#### [SOURCE MATERIAL]
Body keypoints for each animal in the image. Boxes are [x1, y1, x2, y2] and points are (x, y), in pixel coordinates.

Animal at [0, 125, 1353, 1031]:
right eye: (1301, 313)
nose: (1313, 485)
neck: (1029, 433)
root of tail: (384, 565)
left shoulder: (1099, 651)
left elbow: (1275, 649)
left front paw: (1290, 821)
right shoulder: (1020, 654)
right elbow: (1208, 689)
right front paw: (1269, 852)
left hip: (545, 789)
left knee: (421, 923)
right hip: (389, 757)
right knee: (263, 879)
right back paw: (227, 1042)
==
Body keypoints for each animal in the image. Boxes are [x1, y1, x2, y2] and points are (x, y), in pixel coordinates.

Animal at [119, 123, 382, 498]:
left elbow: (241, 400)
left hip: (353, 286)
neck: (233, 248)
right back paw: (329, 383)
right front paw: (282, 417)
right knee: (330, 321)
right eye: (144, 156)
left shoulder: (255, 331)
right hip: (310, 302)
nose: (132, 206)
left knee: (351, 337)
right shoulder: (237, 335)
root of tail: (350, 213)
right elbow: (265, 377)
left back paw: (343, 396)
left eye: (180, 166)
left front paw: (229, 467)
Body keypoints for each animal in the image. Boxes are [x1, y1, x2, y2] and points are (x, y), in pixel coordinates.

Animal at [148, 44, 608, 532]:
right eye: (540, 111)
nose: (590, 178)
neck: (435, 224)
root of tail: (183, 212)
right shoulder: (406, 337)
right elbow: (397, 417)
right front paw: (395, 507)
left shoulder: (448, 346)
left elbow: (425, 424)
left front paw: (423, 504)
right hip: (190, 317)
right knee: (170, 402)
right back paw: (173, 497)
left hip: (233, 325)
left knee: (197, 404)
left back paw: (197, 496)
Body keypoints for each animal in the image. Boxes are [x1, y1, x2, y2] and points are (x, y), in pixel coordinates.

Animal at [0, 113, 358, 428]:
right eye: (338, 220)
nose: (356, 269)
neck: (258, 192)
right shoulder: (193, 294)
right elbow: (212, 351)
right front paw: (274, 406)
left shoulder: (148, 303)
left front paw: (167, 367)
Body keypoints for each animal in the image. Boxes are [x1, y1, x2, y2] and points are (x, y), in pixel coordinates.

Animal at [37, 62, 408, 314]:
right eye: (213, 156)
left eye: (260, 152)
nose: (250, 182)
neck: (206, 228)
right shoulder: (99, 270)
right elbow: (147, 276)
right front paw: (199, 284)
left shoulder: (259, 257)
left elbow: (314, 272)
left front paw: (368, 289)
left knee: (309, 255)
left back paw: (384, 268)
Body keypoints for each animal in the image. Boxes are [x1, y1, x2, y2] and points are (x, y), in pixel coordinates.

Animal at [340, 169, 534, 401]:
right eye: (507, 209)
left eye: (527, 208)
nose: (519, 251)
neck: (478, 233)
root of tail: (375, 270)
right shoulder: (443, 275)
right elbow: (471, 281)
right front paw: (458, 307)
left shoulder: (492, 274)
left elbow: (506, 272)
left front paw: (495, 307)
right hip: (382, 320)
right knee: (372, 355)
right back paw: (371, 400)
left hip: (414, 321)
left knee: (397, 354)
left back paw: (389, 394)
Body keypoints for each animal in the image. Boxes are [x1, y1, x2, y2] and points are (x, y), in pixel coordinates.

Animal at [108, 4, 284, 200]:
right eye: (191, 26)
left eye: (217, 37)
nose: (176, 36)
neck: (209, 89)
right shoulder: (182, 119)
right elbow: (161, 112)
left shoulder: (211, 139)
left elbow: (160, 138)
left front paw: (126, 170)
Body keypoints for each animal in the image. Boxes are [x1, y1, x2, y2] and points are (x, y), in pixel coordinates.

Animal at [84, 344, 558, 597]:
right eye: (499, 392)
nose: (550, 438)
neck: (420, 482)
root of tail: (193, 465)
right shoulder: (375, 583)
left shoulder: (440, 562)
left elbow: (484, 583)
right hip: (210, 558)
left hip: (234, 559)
---
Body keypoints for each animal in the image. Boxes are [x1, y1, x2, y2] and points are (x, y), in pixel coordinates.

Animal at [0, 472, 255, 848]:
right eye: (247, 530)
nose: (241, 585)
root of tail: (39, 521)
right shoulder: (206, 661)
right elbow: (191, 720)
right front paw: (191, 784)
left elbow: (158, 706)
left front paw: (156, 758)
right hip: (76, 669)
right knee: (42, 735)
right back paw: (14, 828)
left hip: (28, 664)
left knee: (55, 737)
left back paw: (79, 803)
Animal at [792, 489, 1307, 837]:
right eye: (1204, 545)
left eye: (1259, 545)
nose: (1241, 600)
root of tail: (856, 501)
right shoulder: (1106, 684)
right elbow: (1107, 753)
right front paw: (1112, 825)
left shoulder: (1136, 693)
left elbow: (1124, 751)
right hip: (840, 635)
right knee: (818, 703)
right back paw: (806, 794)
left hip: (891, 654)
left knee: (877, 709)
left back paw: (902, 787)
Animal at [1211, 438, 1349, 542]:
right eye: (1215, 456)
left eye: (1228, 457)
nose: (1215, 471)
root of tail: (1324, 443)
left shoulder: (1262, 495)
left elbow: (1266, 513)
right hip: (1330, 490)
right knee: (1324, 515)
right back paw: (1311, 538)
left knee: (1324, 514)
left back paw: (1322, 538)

#### [TASK]
As listed above, the lines from the line with "neck: (206, 228)" to the line with "left hip: (234, 559)" are to be echoed exactly, with both ends included and nothing added.

#### [EXERCISE SOLUTION]
neck: (206, 228)
right shoulder: (99, 270)
right elbow: (147, 276)
right front paw: (199, 284)
left shoulder: (259, 257)
left elbow: (314, 272)
left front paw: (368, 289)
left knee: (309, 255)
left back paw: (384, 268)
Body keypoints for each animal in the image. Boxes are [x1, y1, x2, y2] and points are (x, y), in pixel coordinates.

Animal at [340, 169, 534, 401]:
right eye: (507, 209)
left eye: (527, 208)
nose: (519, 251)
neck: (478, 233)
root of tail: (375, 270)
right shoulder: (443, 275)
right elbow: (471, 281)
right front paw: (458, 307)
left shoulder: (492, 274)
left elbow: (506, 272)
left front paw: (495, 307)
right hip: (382, 320)
right knee: (372, 355)
right back paw: (371, 400)
left hip: (414, 321)
left knee: (397, 354)
left back paw: (389, 394)
Body keypoints for each animal in the image. Boxes are [x1, y1, x2, y2] and points are (x, y), in pixel coordinates.

Animal at [108, 4, 284, 200]:
right eye: (191, 26)
left eye: (217, 37)
nose: (176, 36)
neck: (209, 89)
right shoulder: (182, 119)
right elbow: (161, 112)
left shoulder: (211, 139)
left elbow: (160, 138)
left front paw: (126, 170)
Body keypoints for each animal in the image. Boxes are [x1, y1, x2, y2] and points are (x, y), in pixel coordinates.

Animal at [84, 344, 558, 597]:
right eye: (499, 392)
nose: (550, 438)
neck: (420, 482)
root of tail: (193, 465)
right shoulder: (375, 583)
left shoulder: (440, 562)
left elbow: (484, 583)
right hip: (210, 558)
left hip: (234, 559)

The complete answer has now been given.